**Supplied records**
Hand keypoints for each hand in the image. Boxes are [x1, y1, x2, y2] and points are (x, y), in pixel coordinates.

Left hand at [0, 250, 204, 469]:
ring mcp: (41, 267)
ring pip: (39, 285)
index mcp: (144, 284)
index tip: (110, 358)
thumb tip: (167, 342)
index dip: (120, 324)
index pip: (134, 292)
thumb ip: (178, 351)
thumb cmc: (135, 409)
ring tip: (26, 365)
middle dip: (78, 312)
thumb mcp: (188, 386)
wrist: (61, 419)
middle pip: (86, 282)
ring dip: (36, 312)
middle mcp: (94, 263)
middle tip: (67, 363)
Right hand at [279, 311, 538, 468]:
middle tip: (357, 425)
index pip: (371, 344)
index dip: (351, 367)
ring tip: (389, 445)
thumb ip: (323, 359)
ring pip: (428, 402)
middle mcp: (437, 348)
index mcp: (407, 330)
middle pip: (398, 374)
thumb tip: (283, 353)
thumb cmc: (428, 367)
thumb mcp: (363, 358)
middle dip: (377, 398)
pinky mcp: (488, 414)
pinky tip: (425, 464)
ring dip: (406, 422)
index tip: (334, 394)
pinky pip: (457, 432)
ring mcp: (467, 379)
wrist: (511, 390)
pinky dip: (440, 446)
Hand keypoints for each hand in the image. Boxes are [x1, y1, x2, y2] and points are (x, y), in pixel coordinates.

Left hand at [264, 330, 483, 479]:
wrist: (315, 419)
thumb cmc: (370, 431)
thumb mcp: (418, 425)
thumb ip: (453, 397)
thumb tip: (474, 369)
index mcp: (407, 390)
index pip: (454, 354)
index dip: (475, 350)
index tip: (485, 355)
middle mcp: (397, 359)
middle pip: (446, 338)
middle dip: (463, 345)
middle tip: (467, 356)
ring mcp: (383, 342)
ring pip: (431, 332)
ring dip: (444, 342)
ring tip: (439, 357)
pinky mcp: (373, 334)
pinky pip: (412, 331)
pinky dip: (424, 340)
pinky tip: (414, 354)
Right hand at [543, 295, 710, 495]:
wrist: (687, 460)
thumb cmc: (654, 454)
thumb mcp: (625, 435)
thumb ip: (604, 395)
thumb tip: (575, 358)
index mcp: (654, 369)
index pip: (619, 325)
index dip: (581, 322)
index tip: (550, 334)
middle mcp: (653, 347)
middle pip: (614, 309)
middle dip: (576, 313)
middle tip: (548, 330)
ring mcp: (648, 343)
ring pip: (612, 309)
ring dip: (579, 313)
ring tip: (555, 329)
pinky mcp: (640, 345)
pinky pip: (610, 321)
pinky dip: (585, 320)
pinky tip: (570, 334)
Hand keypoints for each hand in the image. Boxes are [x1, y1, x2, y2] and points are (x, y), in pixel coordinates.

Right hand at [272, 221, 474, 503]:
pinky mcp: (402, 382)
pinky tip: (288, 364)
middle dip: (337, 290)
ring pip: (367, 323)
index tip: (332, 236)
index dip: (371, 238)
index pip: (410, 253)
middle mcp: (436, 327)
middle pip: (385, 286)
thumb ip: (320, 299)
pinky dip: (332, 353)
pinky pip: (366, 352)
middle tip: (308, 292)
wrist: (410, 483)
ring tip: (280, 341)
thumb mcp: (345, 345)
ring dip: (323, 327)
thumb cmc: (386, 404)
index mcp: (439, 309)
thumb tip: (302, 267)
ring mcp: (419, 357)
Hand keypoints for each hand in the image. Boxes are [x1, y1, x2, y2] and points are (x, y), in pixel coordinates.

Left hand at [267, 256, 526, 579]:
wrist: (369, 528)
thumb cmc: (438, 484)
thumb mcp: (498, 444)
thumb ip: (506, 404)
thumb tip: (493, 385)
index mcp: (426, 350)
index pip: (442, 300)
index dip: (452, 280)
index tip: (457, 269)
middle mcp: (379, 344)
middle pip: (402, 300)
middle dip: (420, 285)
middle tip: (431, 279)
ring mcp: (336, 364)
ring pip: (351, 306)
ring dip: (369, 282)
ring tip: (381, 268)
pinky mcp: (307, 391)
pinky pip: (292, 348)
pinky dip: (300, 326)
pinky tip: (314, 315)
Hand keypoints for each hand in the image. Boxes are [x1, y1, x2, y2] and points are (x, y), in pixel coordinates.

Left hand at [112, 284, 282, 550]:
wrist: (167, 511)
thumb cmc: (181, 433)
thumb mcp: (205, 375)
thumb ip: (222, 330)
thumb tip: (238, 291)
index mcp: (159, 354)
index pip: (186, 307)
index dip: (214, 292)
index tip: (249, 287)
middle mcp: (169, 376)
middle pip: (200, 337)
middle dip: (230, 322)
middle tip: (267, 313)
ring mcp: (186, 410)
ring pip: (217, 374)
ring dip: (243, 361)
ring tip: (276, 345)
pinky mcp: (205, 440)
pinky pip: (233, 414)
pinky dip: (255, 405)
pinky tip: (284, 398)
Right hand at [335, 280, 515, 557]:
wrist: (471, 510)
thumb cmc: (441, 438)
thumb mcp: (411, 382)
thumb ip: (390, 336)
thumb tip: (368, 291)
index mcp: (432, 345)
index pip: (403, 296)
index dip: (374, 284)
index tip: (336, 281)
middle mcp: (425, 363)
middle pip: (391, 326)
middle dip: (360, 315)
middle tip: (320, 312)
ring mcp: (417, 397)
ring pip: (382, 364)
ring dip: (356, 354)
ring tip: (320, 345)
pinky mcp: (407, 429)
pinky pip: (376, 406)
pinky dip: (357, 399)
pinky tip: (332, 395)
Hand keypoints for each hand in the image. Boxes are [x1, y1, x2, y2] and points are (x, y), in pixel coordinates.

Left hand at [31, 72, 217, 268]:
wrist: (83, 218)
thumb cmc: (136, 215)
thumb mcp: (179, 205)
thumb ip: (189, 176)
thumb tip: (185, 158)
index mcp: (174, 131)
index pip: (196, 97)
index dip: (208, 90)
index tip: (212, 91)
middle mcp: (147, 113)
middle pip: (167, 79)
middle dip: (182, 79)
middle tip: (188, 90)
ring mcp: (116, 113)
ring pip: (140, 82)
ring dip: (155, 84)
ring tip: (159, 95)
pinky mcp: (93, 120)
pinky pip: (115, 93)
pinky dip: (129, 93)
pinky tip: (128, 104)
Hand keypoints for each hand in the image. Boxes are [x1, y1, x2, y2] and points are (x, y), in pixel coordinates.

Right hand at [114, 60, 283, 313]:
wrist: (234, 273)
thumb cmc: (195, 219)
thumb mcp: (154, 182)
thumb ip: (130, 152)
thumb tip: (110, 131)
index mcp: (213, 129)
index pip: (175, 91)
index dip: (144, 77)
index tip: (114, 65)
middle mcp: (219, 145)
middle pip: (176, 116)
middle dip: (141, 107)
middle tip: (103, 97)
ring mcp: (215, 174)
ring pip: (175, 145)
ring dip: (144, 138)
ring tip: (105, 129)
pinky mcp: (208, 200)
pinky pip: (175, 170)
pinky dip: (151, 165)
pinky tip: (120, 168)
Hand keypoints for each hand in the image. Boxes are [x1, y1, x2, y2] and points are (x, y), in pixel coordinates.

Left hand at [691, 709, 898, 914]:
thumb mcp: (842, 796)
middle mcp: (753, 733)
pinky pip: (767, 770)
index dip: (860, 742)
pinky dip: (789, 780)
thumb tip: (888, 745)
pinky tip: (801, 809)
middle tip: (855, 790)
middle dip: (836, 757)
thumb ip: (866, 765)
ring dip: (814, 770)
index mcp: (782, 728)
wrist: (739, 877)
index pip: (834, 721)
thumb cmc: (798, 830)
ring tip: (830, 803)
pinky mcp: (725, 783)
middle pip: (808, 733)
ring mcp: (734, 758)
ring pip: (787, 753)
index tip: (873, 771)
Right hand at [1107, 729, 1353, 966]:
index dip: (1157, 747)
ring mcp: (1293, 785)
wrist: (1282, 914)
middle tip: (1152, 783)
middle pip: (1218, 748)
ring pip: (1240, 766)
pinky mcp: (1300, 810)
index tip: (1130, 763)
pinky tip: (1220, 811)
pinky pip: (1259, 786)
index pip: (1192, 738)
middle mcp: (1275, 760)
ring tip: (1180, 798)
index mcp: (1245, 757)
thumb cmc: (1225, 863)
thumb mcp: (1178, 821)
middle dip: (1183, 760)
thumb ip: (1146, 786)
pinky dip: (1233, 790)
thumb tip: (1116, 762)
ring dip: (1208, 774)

**Goal of the exercise**
Give again, word for word, every line of the listing above from the one with "pinky tip: (570, 334)" to the one with "ring dip: (323, 327)", both inclusive, and nothing beyond them.

**Finished exercise**
pinky tip: (570, 334)
Hand keypoints for each hand in the image. Boxes are [x1, y1, x2, y2] and points are (x, y), in pixel coordinates.

Right hand at [272, 221, 474, 503]:
pinky mcp: (402, 382)
pinky tip: (288, 364)
middle dip: (337, 290)
ring pip: (367, 323)
index tip: (332, 236)
index dip: (371, 238)
index pip: (410, 253)
middle mcp: (436, 327)
middle pip: (385, 286)
thumb ip: (320, 299)
pinky dip: (332, 353)
pinky pip: (366, 352)
middle tip: (308, 292)
wrist: (410, 483)
ring tip: (280, 341)
thumb mcp: (345, 345)
ring dip: (323, 327)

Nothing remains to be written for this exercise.